In Hard Times, Charles Dickens presents the sad, exaggerated Utilitarian philosophy of Thomas Gradgrind as a sort of tragedy. More specifically, Dickens examines how Gradgrind’s staunch pedagogical approach negatively affects his children, especially Louisa. Gradgrind is initially shown as a strict, Utilitarian caricature who emphasizes facts and rote memorization over imagination and critical thinking. Dickens opens chapter two by detailing Gradgrind’s unfortunate personality:

“A man of realities. A man of facts and calculations. A man who proceeds upon the principle that two and two are four, and nothing over, and who is not to be talked into allowing for anything over.... With a rule and a pair of scales, and the multiplication table always in his pocket, sir, ready to weigh and measure any parcel of human nature, and tell you exactly what it comes to” (6).

His strict nature affects his children and they have a hard time overcoming their father’s prescriptive values.
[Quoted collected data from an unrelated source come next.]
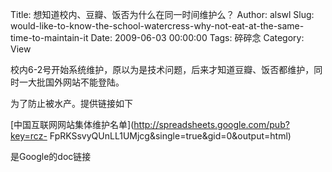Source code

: Title: 想知道校内、豆瓣、饭否为什么在同一时间维护么？
Author: alswl
Slug: would-like-to-know-the-school-watercress-why-not-eat-at-the-same-time-to-maintain-it
Date: 2009-06-03 00:00:00
Tags: 碎碎念
Category: View

校内6-2号开始系统维护，原以为是技术问题，后来才知道豆瓣、饭否都维护，同时一大批国外网站不能登陆。

为了防止被水产。提供链接如下

[中国互联网网站集体维护名单](http://spreadsheets.google.com/pub?key=rcz-
FpRKSsvyQUnLL1UMjcg&single=true&gid=0&output=html)

是Google的doc链接

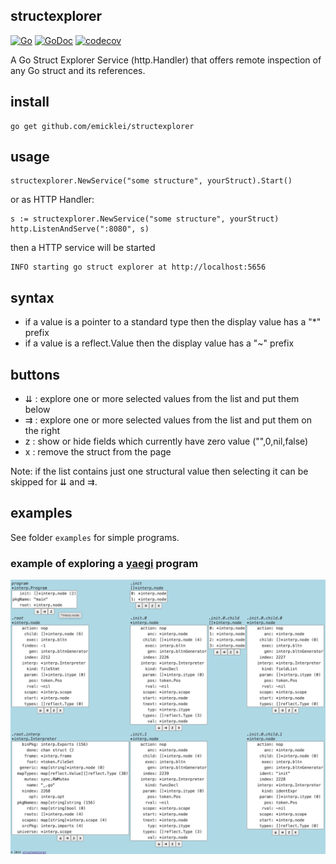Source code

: ## structexplorer

[![Go](https://github.com/emicklei/structexplorer/actions/workflows/go.yml/badge.svg)](https://github.com/emicklei/structexplorer/actions/workflows/go.yml)
[![GoDoc](https://pkg.go.dev/badge/github.com/emicklei/structexplorer)](https://pkg.go.dev/github.com/emicklei/structexplorer)
[![codecov](https://codecov.io/gh/emicklei/structexplorer/branch/master/graph/badge.svg)](https://codecov.io/gh/emicklei/structexplorer)

A Go Struct Explorer Service (http.Handler) that offers remote inspection of any Go struct and its references.

## install

    go get github.com/emicklei/structexplorer

## usage

    structexplorer.NewService("some structure", yourStruct).Start()

or as HTTP Handler:

    s := structexplorer.NewService("some structure", yourStruct)
    http.ListenAndServe(":8080", s)

then a HTTP service will be started

    INFO starting go struct explorer at http://localhost:5656

## syntax

- if a value is a pointer to a standard type then the display value has a "*" prefix
- if a value is a reflect.Value then the display value has a "~" prefix

## buttons

- ⇊ : explore one or more selected values from the list and put them below
- ⇉ : explore one or more selected values from the list and put them on the right
- z : show or hide fields which currently have zero value ("",0,nil,false)
- x : remove the struct from the page

Note: if the list contains just one structural value then selecting it can be skipped for ⇊ and ⇉.

## examples

See folder `examples` for simple programs.

### example of exploring a [yaegi](https://github.com/traefik/yaegi) program

![program](./doc/explore_yaegi.png "Yaegi explore")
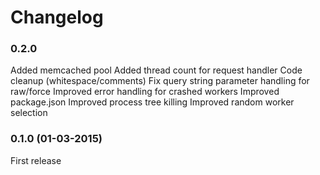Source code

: # Changelog

### 0.2.0

Added memcached pool
Added thread count for request handler
Code cleanup (whitespace/comments)
Fix query string parameter handling for raw/force
Improved error handling for crashed workers
Improved package.json
Improved process tree killing
Improved random worker selection

### 0.1.0 (01-03-2015)

First release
Indeed, when Louisa seeks his advice on marrying the loathsome Bounderby, Gradgrind boils the situation down to statistics and facts rather than taking an empathetic stance on the subject. Louisa follows her father’s advice into a ruinous relationship. It is only at this point that Gradgrind realizes the error in his ways, and in turn grows as a human being.

“Aged and bent he looked, and quite bowed down; and yet he looked a wiser man, and a better man, than in the days when in this life he wanted nothing but Facts” (205).

While Gradgrind does transform, it is only after his daughter is forever affected by his teachings. This is why Gradgrind is a tragic character: he realizes the narrow scope of his Utilitarian values only after his daughter is ensnared in a poisonous relationship.

I pulled my textual support from the Norton Critical Edition, 3rd ed.